Barrday made the exact argument Alnylam makes here-the patents' dependent claims must inform the construction of the claim terms-and it cited many of the same cases Alnylam cites in its portion of the Joint Claim Construction Brief (D.I. 184). The panel majority did "not find [that] argument persuasive." Id. at 7. In the court's words:
"While it is true that dependent claims can aid in interpreting the scope of claims from which they depend, they are only an aid to interpretation and are not conclusive." Multilayer Stretch Cling Film Holdings, Inc. v. Berry Plastics Corp., 831 F.3d 1350, 1360 (Fed. Cir. 2016) (citations omitted). "[C]laim differentiation is a rebuttable presumption that may be overcome by a contrary construction dictated by the written description or prosecution history." Howmedica [Osteonics Corp. v. Zimmer, Inc.], 822 F.3d[, 1312] 1323 [Fed. Cir. (2016)] (citation omitted). This court has adopted a construction rendering dependent claims meaningless when that construction was supported by either the specification or the prosecution history. See Marine Polymer Techs., Inc. v. HemCon, Inc., 672 F.3d 1350, 1358-59 (Fed. Cir. 2012) (en banc) (construction supported by specification); Regents of Univ. of Cal. v. Dakocytomation Cal, Inc., 517 F.3d 1364, 1371-76 (Fed. Cir. 2008) (construction supported by prosecution history); Enzo Biochem Inc. v. Applera Corp., 780 F.3d 1149, 1154-57 (Fed. Cir. 2015) (construction supported by specification); Multilayer Stretch, 831 F.3d at 1358-62 (construction supported by specification). Similarly, we do so here where the claim language, specification, and figures all support a securing yarns construction that excludes yarns from the upper and lower layers.

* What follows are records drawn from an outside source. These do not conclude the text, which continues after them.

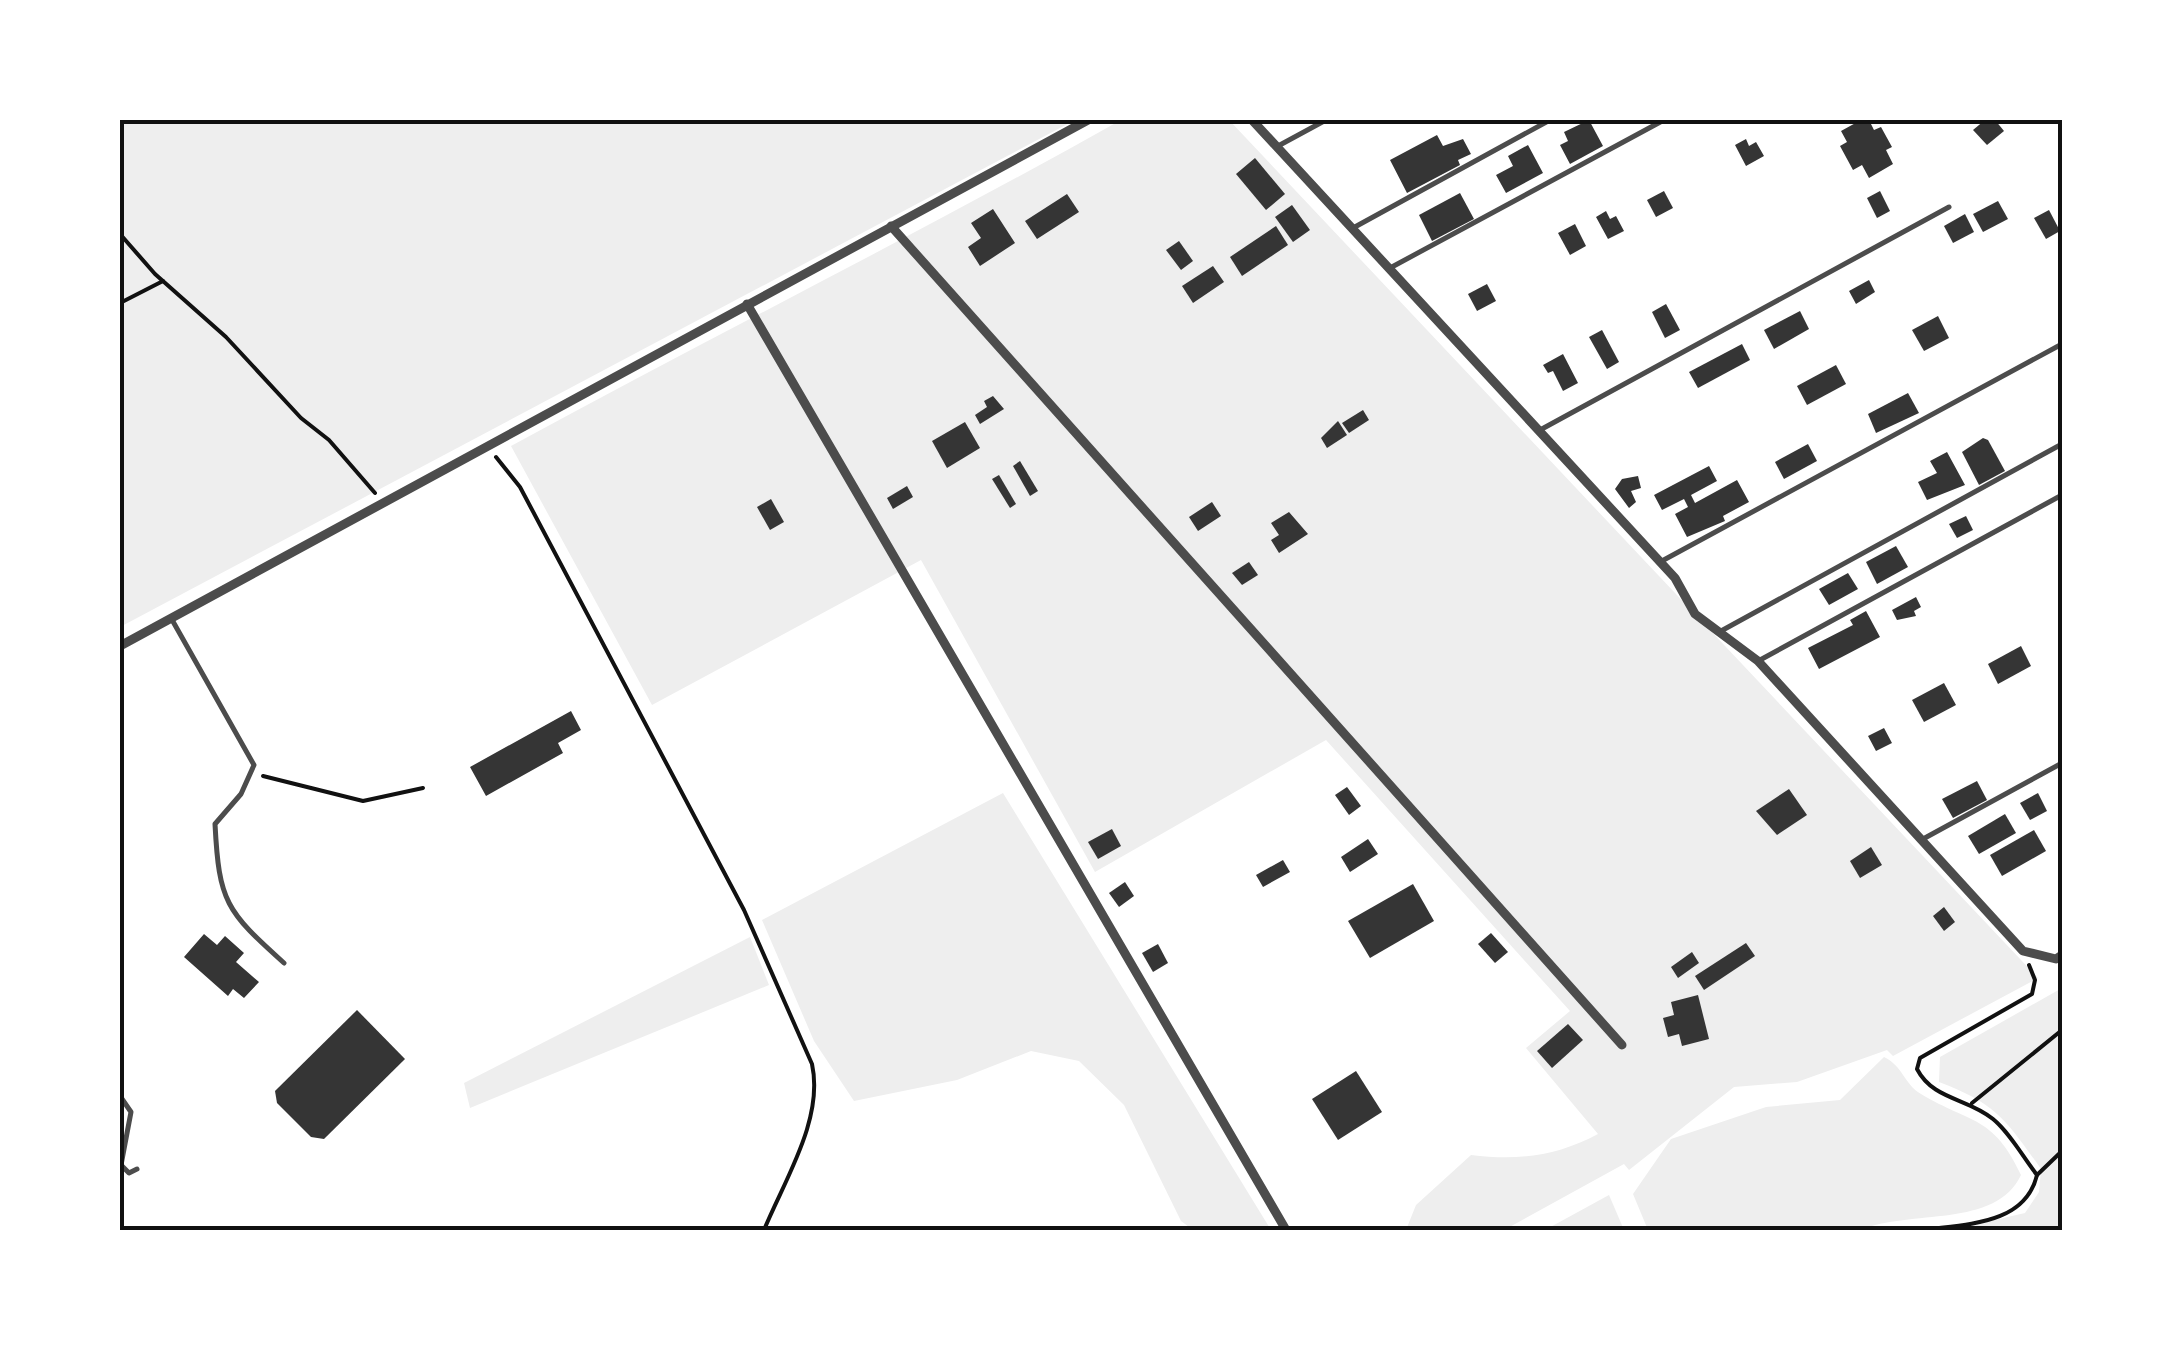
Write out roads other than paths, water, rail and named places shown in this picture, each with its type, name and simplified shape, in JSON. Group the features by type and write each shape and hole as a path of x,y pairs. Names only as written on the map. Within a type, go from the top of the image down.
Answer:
{"street":[{"path":"120,646 1088,120"},
{"path":"1252,120 1675,578 1695,614 1758,661 2023,951 2059,957"},
{"path":"891,226 1622,1045"},
{"path":"746,304 1286,1230"}],"lane":[{"path":"1278,146 1326,120"},
{"path":"1351,229 1550,120"},
{"path":"1388,270 1664,120"},
{"path":"1538,431 1949,207"},
{"path":"1660,562 2062,344"},
{"path":"1719,632 2062,444"},
{"path":"1758,661 2062,495"},
{"path":"172,618 254,765 241,794 215,824 218,884 242,926 284,963"},
{"path":"1920,841 2062,763"},
{"path":"120,1096 131,1112 120,1165 130,1173 138,1170"}]}
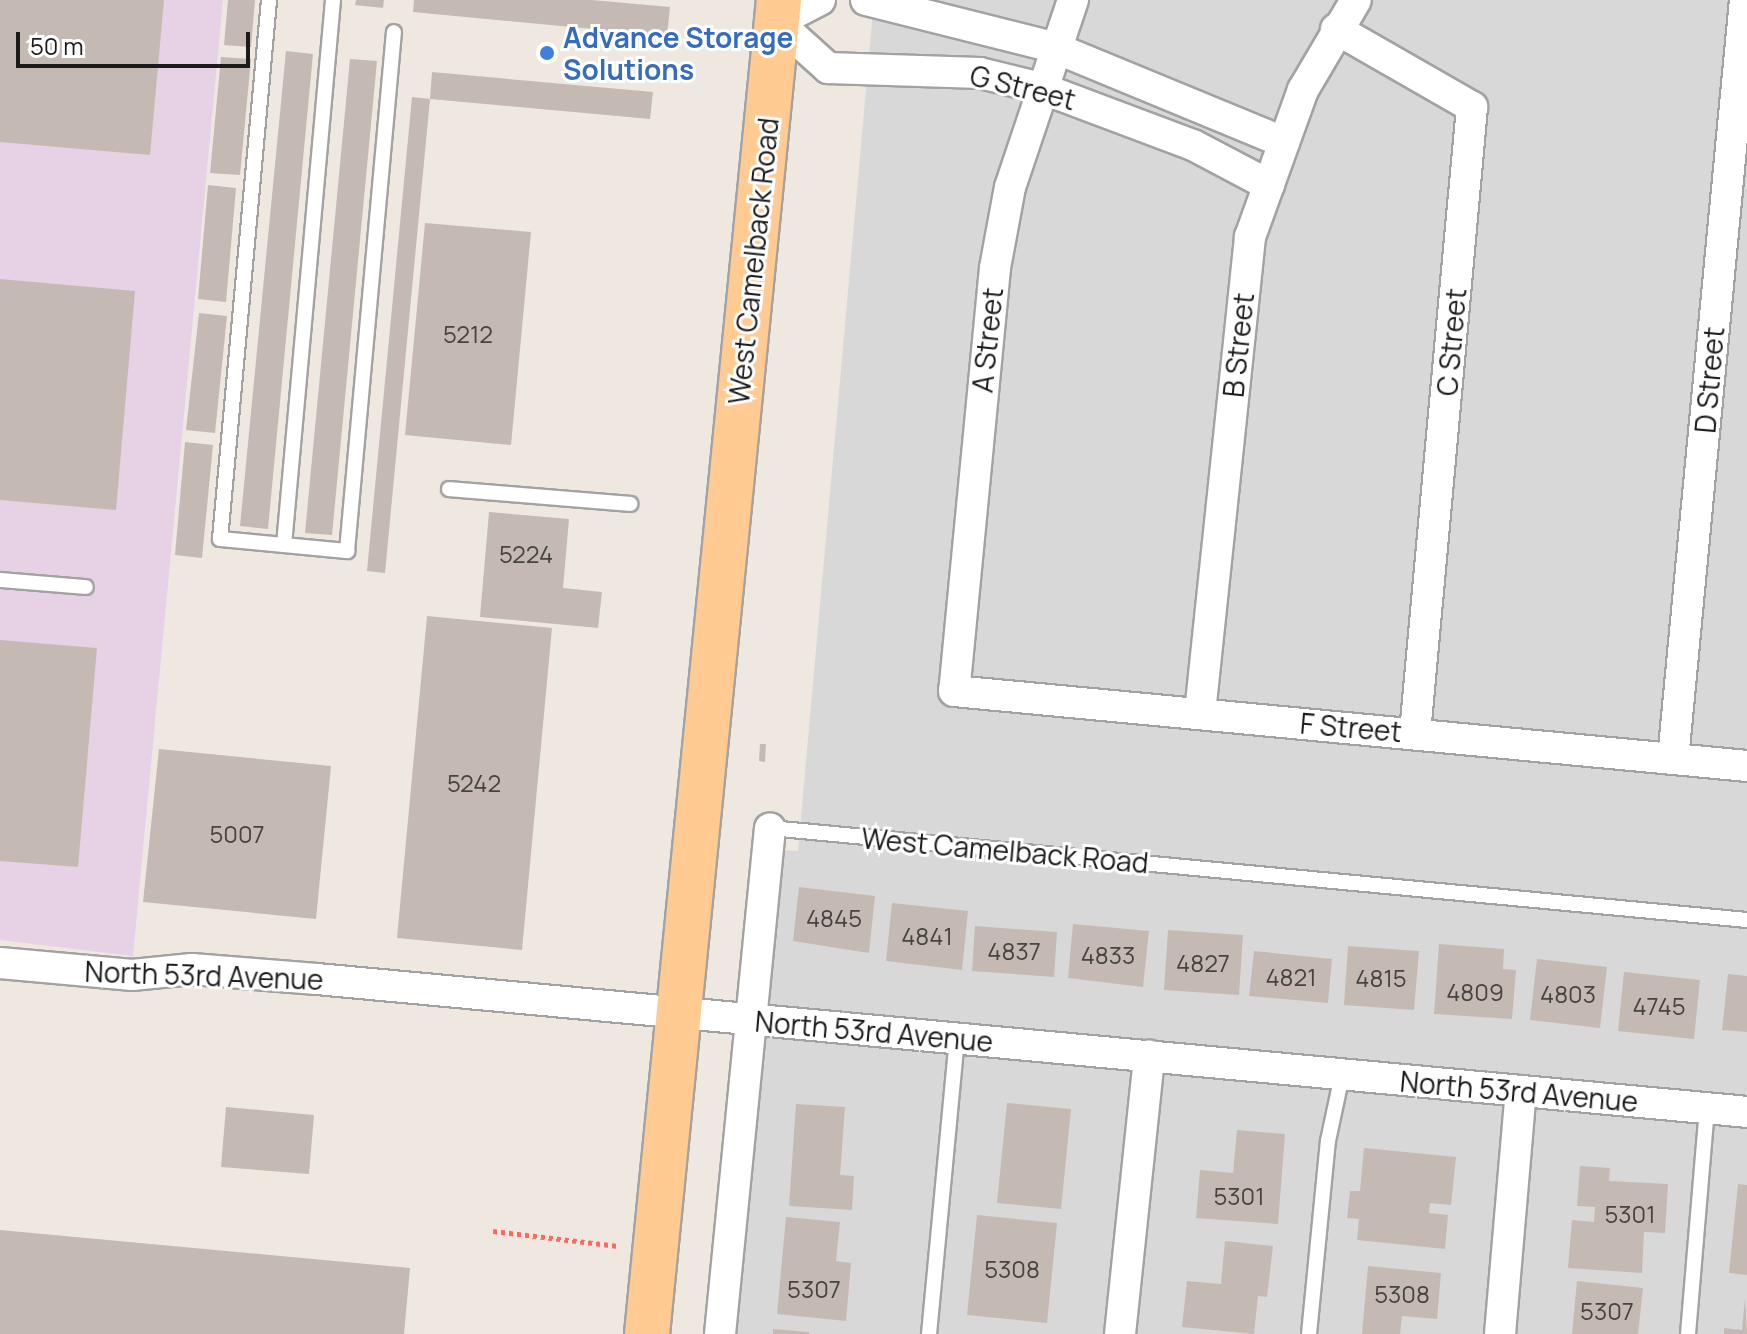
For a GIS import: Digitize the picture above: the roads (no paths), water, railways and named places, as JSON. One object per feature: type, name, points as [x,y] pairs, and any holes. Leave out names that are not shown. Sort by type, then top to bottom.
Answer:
[{"type":"main road","name":"West Camelback Road","points":[[647,1334],[778,11]]},
{"type":"street","points":[[778,11],[820,0]]},
{"type":"street","name":"G Street","points":[[866,0],[1053,47],[1284,142]]},
{"type":"street","name":"A Street","points":[[954,691],[995,268],[1010,187],[1053,47],[1073,0]]},
{"type":"street","name":"B Street","points":[[1200,713],[1250,237],[1303,90],[1336,29],[1356,0]]},
{"type":"street","name":"D Street","points":[[1673,759],[1745,0]]},
{"type":"street","name":"G Street","points":[[778,11],[828,68],[980,73],[1041,88],[1180,139],[1269,185]]},
{"type":"street","name":"C Street","points":[[1336,29],[1472,107],[1415,733]]},
{"type":"street","name":"F Street","points":[[954,691],[1747,766]]},
{"type":"street","name":"West Camelback Road","points":[[720,1334],[770,828]]},
{"type":"street","name":"North 53rd Avenue","points":[[0,963],[132,975],[192,969],[1747,1112]]},
{"type":"street","points":[[1120,1334],[1149,1056]]},
{"type":"street","points":[[1500,1334],[1521,1091]]},
{"type":"lane","points":[[269,0],[220,539],[347,551],[394,32]]},
{"type":"lane","points":[[284,545],[333,0]]},
{"type":"lane","points":[[449,489],[630,504]]},
{"type":"lane","points":[[0,580],[86,587]]},
{"type":"lane","name":"West Camelback Road","points":[[770,828],[1747,920]]},
{"type":"lane","points":[[929,1334],[957,1039]]},
{"type":"lane","points":[[1309,1334],[1328,1141],[1342,1075]]},
{"type":"lane","points":[[1688,1334],[1707,1108]]},
{"type":"place","name":"Advance Storage Solutions","points":[[547,53]]}]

The lack of weight afforded to the dependent claims is particularly appropriate here because such claims were added after the filing of the original patent application and because the motive for adding such claims appears to be litigation-driven.Id. (footnote omitted).
As discussed above, in this case, an artisan of ordinary skill reading the specifications as a whole would understand that the claimed head group must be either permanently positively charged or protonatable. This ordinary and customary meaning of the term is bolstered by the peer-reviewed articles published before and around the priority date of the asserted patents and Dr. Whitehead's credible testimony about the state of the art in 2011. The language of the issued independent claims in all the asserted patents must be read in harmony with the ordinary and customary meaning of "head group." The specifications and independent claims are sufficiently clear. Accordingly, I will not change the ordinary and customary meaning of the term "head group" because of dependent claims in the later-issued patents. That conclusion is especially warranted here, as the timing of Alnylam's patent applications as well as the content of the dependent claims in the later-issued patents are strong indications that Alnylam's continued prosecution of this patent family was conducted with the specific intent to ensnare Defendants' mRNA vaccine products.
IV. CONCLUSION
For the foregoing reasons, I will construe "head group" to mean "a group that must be either permanently positively charged or protonatable."
The Court will enter an Order consistent with this Memorandum Opinion.